In the setting of complete virological suppression, determining if the CNS is indeed an important reservoir of HIV is a high priority for the cure agenda but it remains an extremely challenging area to study. The limited ability to sample the CNS with the sensitivity required to detect the persistence of rare, HIV-infected cells with intact (replication-competent) proviruses is a major obstacle to progress. Reasonably large volumes of CSF (i.e. up to 25 mL) can be safely obtained, but CSF contains very few cells and has few to no virus particles in individuals on long-term suppressive ART. Antemortem tissue sampling is prohibited except in rare circumstances in which a diagnostic biopsy is required, and then the sample obtained may not be representative of other regions of the brain. Greater effort to rapidly obtain and store brain tissue after death from individuals on suppressive ART for in-depth analysis of HIV persistence is critical for progress and such efforts have already begun, providing a much needed resource.

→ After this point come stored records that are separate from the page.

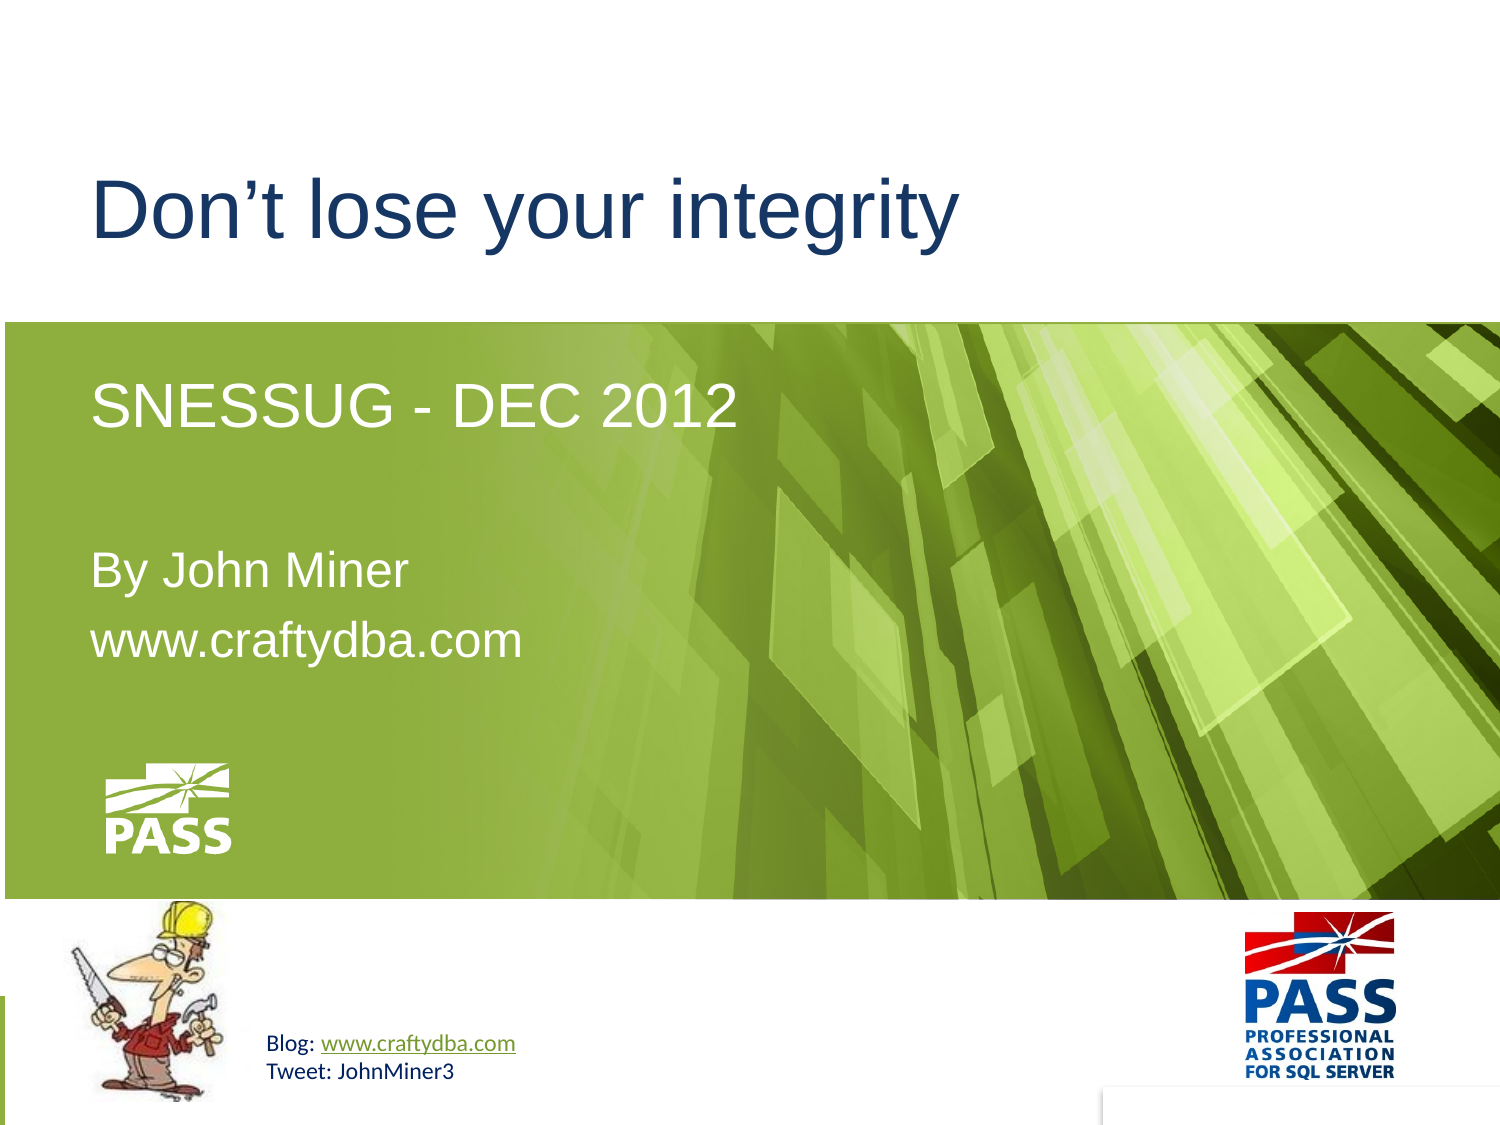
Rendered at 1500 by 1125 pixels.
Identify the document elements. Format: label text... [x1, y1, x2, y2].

text_box Blog: www.craftydba.com Tweet: JohnMiner3 [256, 990, 645, 1092]
title Don’t lose your integrity [75, 84, 1421, 326]
picture [0, 17, 1500, 1125]
subtitle SNESSUG - DEC 2012 By John Miner www.craftydba.com [75, 357, 1376, 700]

Recent cohort studies suggest that in individuals with high CD4 T cell counts, sustained virological suppression and no prior AIDS-defining illnesses or HIV drug resistance, CSF escape is rare, potentially in the range of 1–5% or even lower, especially since the introduction of simpler and more potent ART regimens [2]. However, does this mean that there is no residual viral reservoir in the CNS? Although studies of CSF show infrequent detection of HIV RNA, but this does not exclude the persistence of infected cells in brain parenchyma, which some would argue is very likely. To test this latter thesis, more sensitive assays are needed to quantify and characterise very low levels of virus particles or virus-infected cells in CSF or brain and to determine if virus sequences are intact [3], as are more sensitive CNS imaging methods to detect the persistence of immune activation and inflammation that could be driven by HIV persistence. Analysis of viral protein or cells in the CSF and markers of inflammation or neuronal damage as indirect indicators of HIV persistence could be informative [4]. A multidisciplinary approach that includes investigations of both CSF and brain tissue, combined with comprehensive measures of systemic HIV persistence, are needed to answer the key question whether the CNS is a major sanctuary for HIV persistence; and, if so, what cells in which regions of the brain are the sites of persistence. Indeed, the CNS looms large as an unknown frontier in the efforts to cure HIV infection.